(Items from a data source)

---+---

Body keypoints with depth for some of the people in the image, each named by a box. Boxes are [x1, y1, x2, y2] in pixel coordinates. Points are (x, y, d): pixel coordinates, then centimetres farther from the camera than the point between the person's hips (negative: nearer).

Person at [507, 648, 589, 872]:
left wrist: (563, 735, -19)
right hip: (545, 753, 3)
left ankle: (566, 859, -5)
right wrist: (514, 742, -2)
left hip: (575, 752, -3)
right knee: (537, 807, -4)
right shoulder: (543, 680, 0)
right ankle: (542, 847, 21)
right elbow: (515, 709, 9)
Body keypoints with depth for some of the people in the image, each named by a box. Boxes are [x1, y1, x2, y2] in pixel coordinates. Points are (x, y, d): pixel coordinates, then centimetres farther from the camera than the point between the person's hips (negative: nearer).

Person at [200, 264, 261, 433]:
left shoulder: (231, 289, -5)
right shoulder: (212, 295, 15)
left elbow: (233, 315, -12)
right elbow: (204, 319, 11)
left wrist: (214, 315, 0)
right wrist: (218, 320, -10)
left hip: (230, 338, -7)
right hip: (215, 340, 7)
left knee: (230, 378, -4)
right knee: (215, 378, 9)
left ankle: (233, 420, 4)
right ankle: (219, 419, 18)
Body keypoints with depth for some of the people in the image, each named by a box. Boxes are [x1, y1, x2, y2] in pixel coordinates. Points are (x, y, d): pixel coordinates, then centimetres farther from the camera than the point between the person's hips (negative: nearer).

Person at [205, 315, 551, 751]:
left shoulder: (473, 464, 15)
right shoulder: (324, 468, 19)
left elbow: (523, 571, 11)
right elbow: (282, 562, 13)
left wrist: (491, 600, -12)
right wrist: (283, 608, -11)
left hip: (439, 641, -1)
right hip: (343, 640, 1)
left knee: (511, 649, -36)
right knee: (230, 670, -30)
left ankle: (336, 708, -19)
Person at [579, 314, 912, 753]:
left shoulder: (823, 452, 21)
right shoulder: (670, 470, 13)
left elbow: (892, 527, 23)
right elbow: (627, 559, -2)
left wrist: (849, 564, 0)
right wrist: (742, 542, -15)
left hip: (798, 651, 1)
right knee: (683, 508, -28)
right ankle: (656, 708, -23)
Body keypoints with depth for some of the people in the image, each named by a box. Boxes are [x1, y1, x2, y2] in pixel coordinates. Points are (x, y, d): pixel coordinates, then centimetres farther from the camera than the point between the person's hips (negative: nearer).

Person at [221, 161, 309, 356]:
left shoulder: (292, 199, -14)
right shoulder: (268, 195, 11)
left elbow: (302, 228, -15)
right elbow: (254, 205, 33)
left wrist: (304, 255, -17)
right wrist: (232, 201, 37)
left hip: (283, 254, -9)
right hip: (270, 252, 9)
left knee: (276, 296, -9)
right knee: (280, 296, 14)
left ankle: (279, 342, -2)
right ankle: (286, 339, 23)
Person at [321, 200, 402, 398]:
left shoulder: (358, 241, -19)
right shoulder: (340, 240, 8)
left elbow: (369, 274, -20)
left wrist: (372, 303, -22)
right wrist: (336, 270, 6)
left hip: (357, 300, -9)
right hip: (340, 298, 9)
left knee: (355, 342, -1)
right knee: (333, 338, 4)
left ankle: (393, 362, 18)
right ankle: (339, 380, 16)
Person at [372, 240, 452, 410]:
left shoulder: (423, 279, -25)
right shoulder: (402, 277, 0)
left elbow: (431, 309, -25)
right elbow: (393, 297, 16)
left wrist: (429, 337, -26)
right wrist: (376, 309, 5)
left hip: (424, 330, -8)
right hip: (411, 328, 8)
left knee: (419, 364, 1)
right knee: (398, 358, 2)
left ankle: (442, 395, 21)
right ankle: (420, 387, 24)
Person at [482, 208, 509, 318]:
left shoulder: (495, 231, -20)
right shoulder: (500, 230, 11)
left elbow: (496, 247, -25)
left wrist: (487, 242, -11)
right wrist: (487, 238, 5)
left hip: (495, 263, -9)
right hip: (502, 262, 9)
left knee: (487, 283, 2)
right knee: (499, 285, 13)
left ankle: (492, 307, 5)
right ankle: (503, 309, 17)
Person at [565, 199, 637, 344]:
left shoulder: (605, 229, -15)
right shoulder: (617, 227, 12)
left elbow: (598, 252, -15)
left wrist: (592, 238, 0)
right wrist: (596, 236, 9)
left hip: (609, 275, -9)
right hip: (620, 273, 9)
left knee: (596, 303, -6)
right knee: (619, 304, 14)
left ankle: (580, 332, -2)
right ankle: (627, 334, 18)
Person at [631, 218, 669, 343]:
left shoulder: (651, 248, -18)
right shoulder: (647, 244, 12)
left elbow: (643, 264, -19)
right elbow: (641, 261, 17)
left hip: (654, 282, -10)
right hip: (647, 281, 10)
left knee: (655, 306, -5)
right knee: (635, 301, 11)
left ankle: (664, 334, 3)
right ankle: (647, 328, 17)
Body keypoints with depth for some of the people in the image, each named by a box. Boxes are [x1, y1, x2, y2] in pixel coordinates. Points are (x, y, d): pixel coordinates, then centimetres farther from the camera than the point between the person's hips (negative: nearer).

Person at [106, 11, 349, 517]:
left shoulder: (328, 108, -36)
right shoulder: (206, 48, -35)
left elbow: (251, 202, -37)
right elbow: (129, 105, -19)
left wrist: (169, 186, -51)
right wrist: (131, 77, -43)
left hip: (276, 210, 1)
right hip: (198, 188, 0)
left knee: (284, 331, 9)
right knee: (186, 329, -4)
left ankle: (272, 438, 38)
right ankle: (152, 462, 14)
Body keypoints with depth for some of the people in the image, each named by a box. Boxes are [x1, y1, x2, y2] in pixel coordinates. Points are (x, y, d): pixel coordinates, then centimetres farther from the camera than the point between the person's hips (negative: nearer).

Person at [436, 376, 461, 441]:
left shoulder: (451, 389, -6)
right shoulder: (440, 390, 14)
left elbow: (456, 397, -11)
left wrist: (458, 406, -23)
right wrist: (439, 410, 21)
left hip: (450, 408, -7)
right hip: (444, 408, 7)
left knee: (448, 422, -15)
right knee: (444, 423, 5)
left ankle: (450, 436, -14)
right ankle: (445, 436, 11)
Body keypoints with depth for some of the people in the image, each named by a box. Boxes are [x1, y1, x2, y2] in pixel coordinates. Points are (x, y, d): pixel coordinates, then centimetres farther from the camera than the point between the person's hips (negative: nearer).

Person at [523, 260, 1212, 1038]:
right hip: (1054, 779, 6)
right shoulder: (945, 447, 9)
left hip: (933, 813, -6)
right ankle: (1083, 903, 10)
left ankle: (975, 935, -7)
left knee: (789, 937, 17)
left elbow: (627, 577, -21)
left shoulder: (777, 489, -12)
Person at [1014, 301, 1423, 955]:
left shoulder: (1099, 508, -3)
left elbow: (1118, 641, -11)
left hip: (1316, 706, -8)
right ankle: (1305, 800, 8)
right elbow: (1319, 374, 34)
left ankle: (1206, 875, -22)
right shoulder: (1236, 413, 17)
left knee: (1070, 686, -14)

---+---

### Work required
From the data above, return every line from the line that has "right shoulder: (212, 295, 15)" up to and including the line that has "left shoulder: (473, 464, 15)", exactly.

### Expected output
right shoulder: (212, 295, 15)
left elbow: (233, 315, -12)
right elbow: (204, 319, 11)
left wrist: (214, 315, 0)
right wrist: (218, 320, -10)
left hip: (230, 338, -7)
right hip: (215, 340, 7)
left knee: (230, 378, -4)
right knee: (215, 378, 9)
left ankle: (233, 420, 4)
right ankle: (219, 419, 18)
Body keypoints with depth for some of the people in the image, each named by a box. Boxes are [x1, y1, x2, y2] in pixel coordinates. Points are (x, y, d): pixel coordinates, then centimetres farther from the camera than the point between the person's hips (negative: nearer).

Person at [205, 315, 551, 751]:
left shoulder: (473, 464, 15)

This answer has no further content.